Early last year, I needed hospice care for the end of my husband’s long life. I asked Jim’s doctor for YoloCares hospice. He said it was a good choice. He heard good reviews about YoloCares, especially in grief support services.
My decision was personal. It was a tribute to how Jim and I built our business for 27 years. Yolo was our largest advertiser. I learned about their services from ads. Jim always wanted to support businesses that supported us.
Jim’s hospice care was less than five days. He was 93 and suffered four years of worsening dementia after a car accident that caused a brain injury. His wishes were clear. He was ready to go.
Still, I underestimated what hospice care offers. And I was grateful that YoloCares is a leader in wrap-around grief support. My year of grieving brought much insight.
I recently sat down with YoloCares CEO Craig Dresang to learn more.
“Both my mom and my first partner were both diagnosed with terminal cancer the same year. She was in her 50s and I was 28. She was first diagnosed when I was 8. My partner was 34,” Dresang says. “My career in Chicago at the time had nothing to do with health care or hospice, so it was a total shock to me.”
Dresang endured completely different experiences when his mom and partner died.
“My mother wanted no extreme intervention and yet it was forced on her,” he says. “All they did was in fact counter to her wishes. She died in a hospital room pumped up with devices and not one bit of peace.”
In contrast, Dresang’s partner Danny died according to his own plans.
“He died comfortably and peacefully at home and holding my hand. And it was really a beautiful and meaningful way for him to transition out of this world,” Dresang says. “And I remember that year thinking someday I want to do something for this program called hospice.
“Many years later, when the president of the university I was working for was retiring, I took a call from a headhunter. The position he offered me was in hospice.”
Dresang took the job and built a new career around his deeply personal experiences.
Hospice and palliative care are similar.
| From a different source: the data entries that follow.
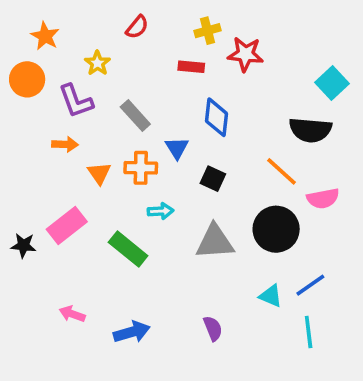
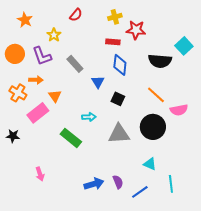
red rectangle: (191, 67) -> (113, 42), moved
orange circle: (27, 79) -> (15, 54), moved
black semicircle: (310, 130) -> (160, 61), moved
orange cross: (141, 168) -> (18, 93), moved, turned 30
pink rectangle: (67, 226) -> (38, 113), moved
blue line: (310, 285) -> (140, 192), moved
pink arrow: (72, 314) -> (40, 174), turned -128
blue arrow: (132, 332) -> (94, 184), moved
Hospice begins when a person’s diagnosis leaves them six months or less to live. If patients live longer, palliative care keeps them as comfortable as possible, without medical intervention to extend life.
Many hospital chains have financial motives not always aligned with the best interests of the dying patient. Dresang explains, “My mom died in a hospital, and my partner died in independent hospice. That’s why their experiences were so different.”
Doctors need to better understand end-of-life decisions and offer patients options, from aggressive care to comfortably closing their lives.
“Not enough doctors clearly and compassionately convey the negative side of continuing life-saving treatments,” Dresang says. “Only when tradeoffs are openly discussed will quality of life at the end truly improve.”
Jim made his end-of-life decisions when first diagnosed with dementia. I found a dementia advanced care directive that let Jim decline life-saving treatments. He believed it was in everyone’s best interest to let his body go peacefully when his mind could no longer function.
Jim’s brief hospice was a beautiful experience for our family. It gave Jim time to say goodbye and let us return the love and gratitude for what he brought to our lives.
Jim’s coffee group came by one morning. I’ll never forget the laughter coming from the bedroom as they shared memories, inspiration and gratitude for a life well lived.
YoloCares professionally prepared us, then took the hands-off approach we requested. They were a phone call away when we had questions.
When the time came, Jim departed this world with a huge smile. And with his family and beloved dog by his side.
After Jim died, YoloCare’s grief program came into my life. There were phone calls, cards and emails with gentle invitations for counseling, grief support groups and more. I felt they cared as much about those who survive as the patient who passes.
“As much as we love regulation in the state, they never regulated hospice,” Dresang says. “We have 1,200 hospices in California, more than the rest of the country combined.”
“While I run a business that needs to generate revenue, I also believe that there are certain sectors of our life that should be hands off in terms of greed,” he says. “And providing hospice is one of them, and that’s why I’m so passionate about what we do.”
Our community should be grateful to have an innovative, well-run hospice such as YoloCares.
I hope sharing my experience will inspire friends and neighbors to consider end-of-life decisions early. Six months ago, I was blessed to find a new partner to love. Steve and I have already made our end-of-life decisions clear to each other.
Please help loved ones do the same. Only through open and honest dialogue will we receive the end-of-life care everyone deserves.